** Source data **
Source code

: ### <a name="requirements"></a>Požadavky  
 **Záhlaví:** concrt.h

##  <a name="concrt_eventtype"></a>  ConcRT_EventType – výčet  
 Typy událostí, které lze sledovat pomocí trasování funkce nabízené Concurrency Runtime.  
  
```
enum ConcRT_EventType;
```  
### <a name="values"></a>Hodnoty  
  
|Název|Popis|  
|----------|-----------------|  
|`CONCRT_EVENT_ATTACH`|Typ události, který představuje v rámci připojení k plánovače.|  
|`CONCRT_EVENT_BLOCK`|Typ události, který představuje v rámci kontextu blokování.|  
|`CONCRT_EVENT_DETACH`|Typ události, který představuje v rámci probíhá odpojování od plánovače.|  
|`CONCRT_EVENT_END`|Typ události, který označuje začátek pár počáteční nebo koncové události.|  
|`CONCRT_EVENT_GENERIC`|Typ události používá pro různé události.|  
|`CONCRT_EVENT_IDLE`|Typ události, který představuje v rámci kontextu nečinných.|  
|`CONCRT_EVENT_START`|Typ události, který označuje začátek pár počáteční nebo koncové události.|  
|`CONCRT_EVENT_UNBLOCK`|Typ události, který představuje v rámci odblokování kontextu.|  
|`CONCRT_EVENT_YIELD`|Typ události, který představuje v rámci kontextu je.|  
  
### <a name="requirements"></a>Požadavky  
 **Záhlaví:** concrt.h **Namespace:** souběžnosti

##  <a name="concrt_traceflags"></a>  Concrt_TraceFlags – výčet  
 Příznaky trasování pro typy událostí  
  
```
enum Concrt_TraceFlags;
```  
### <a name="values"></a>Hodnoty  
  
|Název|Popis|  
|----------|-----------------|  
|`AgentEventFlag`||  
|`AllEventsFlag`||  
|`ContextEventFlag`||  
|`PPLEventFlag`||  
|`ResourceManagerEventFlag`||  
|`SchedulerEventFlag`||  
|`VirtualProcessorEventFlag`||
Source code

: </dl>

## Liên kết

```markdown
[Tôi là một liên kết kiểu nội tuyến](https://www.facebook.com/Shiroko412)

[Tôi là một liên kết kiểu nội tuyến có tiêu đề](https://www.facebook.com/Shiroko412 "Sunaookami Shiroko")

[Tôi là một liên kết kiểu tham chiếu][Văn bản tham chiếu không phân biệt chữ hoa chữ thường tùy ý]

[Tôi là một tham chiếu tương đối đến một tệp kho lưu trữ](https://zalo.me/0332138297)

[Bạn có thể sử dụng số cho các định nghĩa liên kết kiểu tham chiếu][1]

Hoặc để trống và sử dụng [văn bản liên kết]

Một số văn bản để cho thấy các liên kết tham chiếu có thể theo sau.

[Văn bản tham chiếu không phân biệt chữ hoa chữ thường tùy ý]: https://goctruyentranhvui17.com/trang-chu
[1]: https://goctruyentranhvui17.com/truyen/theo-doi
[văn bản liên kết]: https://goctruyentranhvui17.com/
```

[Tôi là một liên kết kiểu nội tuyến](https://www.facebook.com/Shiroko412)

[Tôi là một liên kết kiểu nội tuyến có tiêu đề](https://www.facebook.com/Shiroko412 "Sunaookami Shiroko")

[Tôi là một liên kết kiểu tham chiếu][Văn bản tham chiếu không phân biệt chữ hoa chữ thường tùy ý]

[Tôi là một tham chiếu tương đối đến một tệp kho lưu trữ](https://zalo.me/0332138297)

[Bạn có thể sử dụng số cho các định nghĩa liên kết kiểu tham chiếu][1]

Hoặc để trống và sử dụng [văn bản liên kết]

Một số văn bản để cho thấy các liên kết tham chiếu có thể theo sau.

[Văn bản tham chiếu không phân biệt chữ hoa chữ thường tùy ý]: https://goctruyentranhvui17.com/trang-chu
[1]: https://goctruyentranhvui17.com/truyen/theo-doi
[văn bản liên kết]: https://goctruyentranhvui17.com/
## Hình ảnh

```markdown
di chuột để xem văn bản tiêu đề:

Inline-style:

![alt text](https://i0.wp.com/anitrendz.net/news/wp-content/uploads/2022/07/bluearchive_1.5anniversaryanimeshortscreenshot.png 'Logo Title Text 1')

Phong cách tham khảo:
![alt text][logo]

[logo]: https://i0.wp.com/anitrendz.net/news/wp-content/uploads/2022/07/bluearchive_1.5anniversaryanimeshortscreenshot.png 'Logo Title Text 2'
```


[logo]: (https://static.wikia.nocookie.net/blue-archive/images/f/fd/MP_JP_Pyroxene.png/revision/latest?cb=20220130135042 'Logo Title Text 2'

** Directions **
Which lines of the records above contain the word "plánovače"? Report each one in full.

** Solved exercise **
|`CONCRT_EVENT_ATTACH`|Typ události, který představuje v rámci připojení k plánovače.|  
|`CONCRT_EVENT_DETACH`|Typ události, který představuje v rámci probíhá odpojování od plánovače.|  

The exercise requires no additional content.